Tâches à réaliser
**1.** Indiquez si chacune des affirmations (a), (b) et (c) concorde avec l'article sur le conflit entre Israël et Gaza, en répondant par oui ou par non et en citant textuellement les mots décisifs. (a) Le gouvernement israélien a accepté le cessez-le-feu proposé par le Hamas. (b) L'opération Bordure protectrice de 2014 a duré sept semaines. (c) L'ADI a maintenu que ses troupes terrestres se trouvaient dans la bande de Gaza.
**2.** Recopiez à l'identique tout le passage de l'article sur le conflit entre Israël et Gaza, depuis « Préparé par Fahim » jusqu'à « pendant sept semaines. ».

Texte extrait
·····
Les tensions ne s'apaiseront pas tant que le Hamas et les groupes militants continueront de lancer des roquettes sur les villes d'Israël.
Préparé par Fahim Masoud
Bien que les récentes annonces d'incursions de l'Armée de défense d'Israël (ADI) dans la bande de Gaza se soient avérées erronées, une telle éventualité demeure très plausible dans les jours et semaines à venir si les militants basés à Gaza persistent à lancer des roquettes et des missiles sur les villes d'Israël. L'escalade des hostilités a déjà donné lieu au conflit transfrontalier israëlo-palestinien le plus intense depuis près de dix ans, et une opération au sol de ce type pourrait vite ressembler à l'opération Bordure protectrice de 2014, menée par l'ADI dans Gaza pendant sept semaines.
Les tensions entre l'ADI et les militants de Gaza – principalement le Hamas et le Djihad islamique palestinien (DIP) – se sont fortement aggravées depuis le 10 mai 2021, avec un barrage continu de roquettes et de missiles palestiniens qui a causé des perturbations majeures dans les villes israéliennes, a tué au moins 10 Israéliens et en a blessé des dizaines d'autres.
Pendant ce temps, les frappes aériennes d'Israël ont tué plus de 180 Palestiniens incluant plusieurs dirigeants militants. Après avoir lancé plus de 150 roquettes sur le Sud et le centre d'Israël le 10 mai, le Hamas a proposé un cessez-le-feu qui a été rejeté par le gouvernement israélien, et les deux camps ont continué de s'affronter tant sur le plan rhétorique que militaire.
Le 14 mai 2021, Israël a annoncé que des troupes au sol avaient commencé une attaque dans la bande de Gaza ; le porte-parole de l'ADI, le lieutenant-colonel Jonathan Conricus, a initialement confirmé à un journaliste du Wall Street Journal que des troupes terrestres se trouvaient à l'intérieur de la bande de Gaza. Mais l'ADI s'est rapidement rétractée et précisé que ses troupes n'avaient pas pénétré dans le territoire, en prétextant une erreur de communication interne.
Les responsables militaires israéliens ont ensuite indiqué que l'ADI avait plutôt commencé à utiliser l'artillerie et les chars pour tirer sur des cibles militantes dans la bande de Gaza à partir du territoire israélien, près de la frontière avec Gaza. Le premier ministre israélien Benyamin Netanyahou a affirmé que l'armée infligeait des pertes sévères aux forces du Hamas et que l'opération allait continuer aussi longtemps que nécessaire. M. Netanyahou a aussi prévenu que les opérations aériennes et terrestres ne faisaient que commencer. L'escalade du 14 mai est survenue dans la foulée de l'approbation par le cabinet de guerre israélien de plans d'extension de l'opération de bombardement initiale.
·····
Données extraites
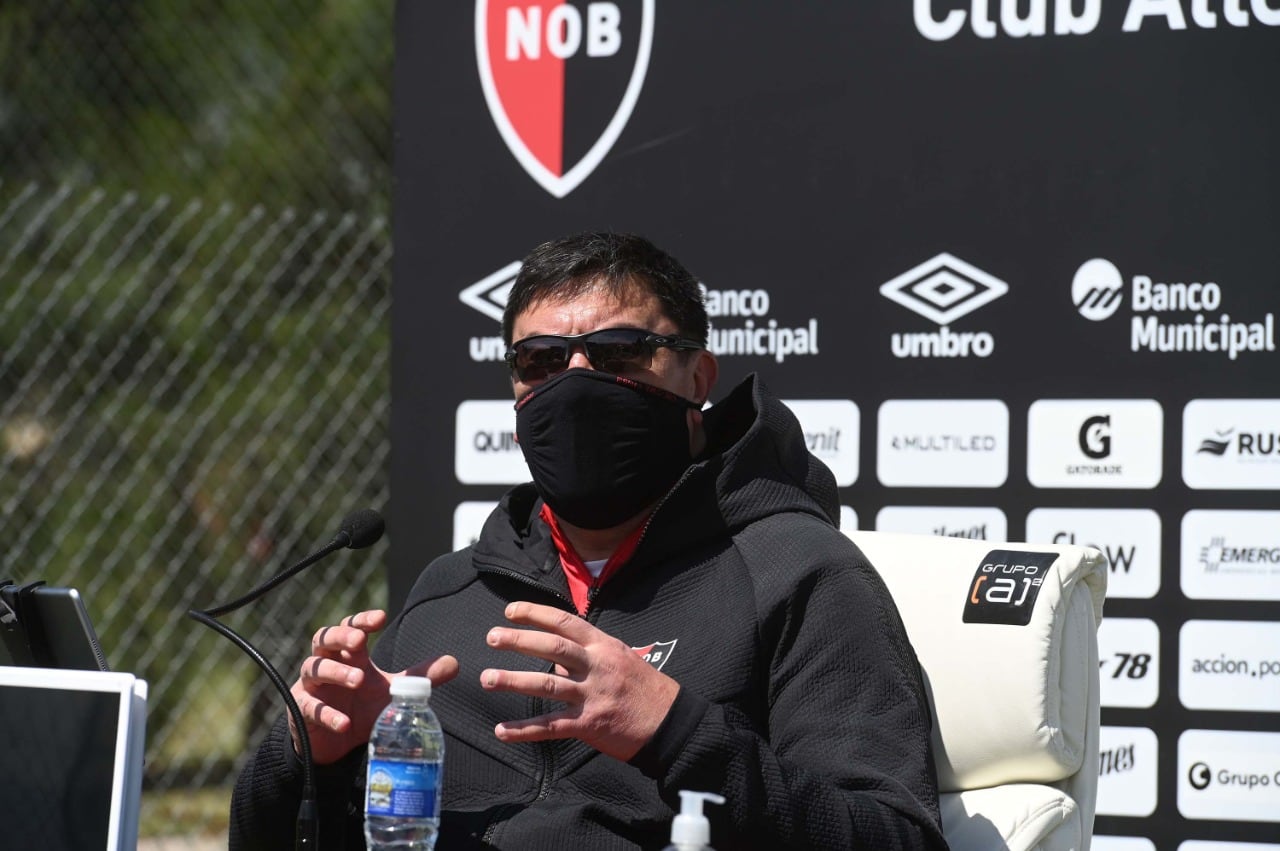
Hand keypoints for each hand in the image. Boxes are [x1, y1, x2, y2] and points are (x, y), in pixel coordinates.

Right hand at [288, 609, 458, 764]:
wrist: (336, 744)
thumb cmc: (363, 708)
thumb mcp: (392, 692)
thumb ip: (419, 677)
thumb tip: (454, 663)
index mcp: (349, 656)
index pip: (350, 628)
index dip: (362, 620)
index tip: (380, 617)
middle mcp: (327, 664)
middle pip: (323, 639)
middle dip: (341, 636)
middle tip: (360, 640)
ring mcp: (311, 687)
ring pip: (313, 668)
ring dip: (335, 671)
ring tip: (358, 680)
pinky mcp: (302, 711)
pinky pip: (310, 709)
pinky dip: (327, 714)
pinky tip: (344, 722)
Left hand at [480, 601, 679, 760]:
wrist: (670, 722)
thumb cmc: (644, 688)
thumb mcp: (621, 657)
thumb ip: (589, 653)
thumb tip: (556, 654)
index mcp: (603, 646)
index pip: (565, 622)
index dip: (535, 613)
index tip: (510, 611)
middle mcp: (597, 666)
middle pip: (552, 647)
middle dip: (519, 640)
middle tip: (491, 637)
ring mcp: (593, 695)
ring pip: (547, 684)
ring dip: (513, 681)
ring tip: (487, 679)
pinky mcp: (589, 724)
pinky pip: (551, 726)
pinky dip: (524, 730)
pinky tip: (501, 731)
·····
Liste des solutions
**1.**
(a) Non : « le Hamas a proposé un cessez-le-feu qui a été rejeté par le gouvernement israélien ».
(b) Oui : « l'opération Bordure protectrice de 2014, menée par l'ADI dans Gaza pendant sept semaines ».
(c) Non : « l'ADI s'est rapidement rétractée et précisé que ses troupes n'avaient pas pénétré dans le territoire ».

**2.**
Préparé par Fahim Masoud
Bien que les récentes annonces d'incursions de l'Armée de défense d'Israël (ADI) dans la bande de Gaza se soient avérées erronées, une telle éventualité demeure très plausible dans les jours et semaines à venir si les militants basés à Gaza persistent à lancer des roquettes et des missiles sur les villes d'Israël. L'escalade des hostilités a déjà donné lieu au conflit transfrontalier israëlo-palestinien le plus intense depuis près de dix ans, et une opération au sol de ce type pourrait vite ressembler à l'opération Bordure protectrice de 2014, menée par l'ADI dans Gaza pendant sept semaines.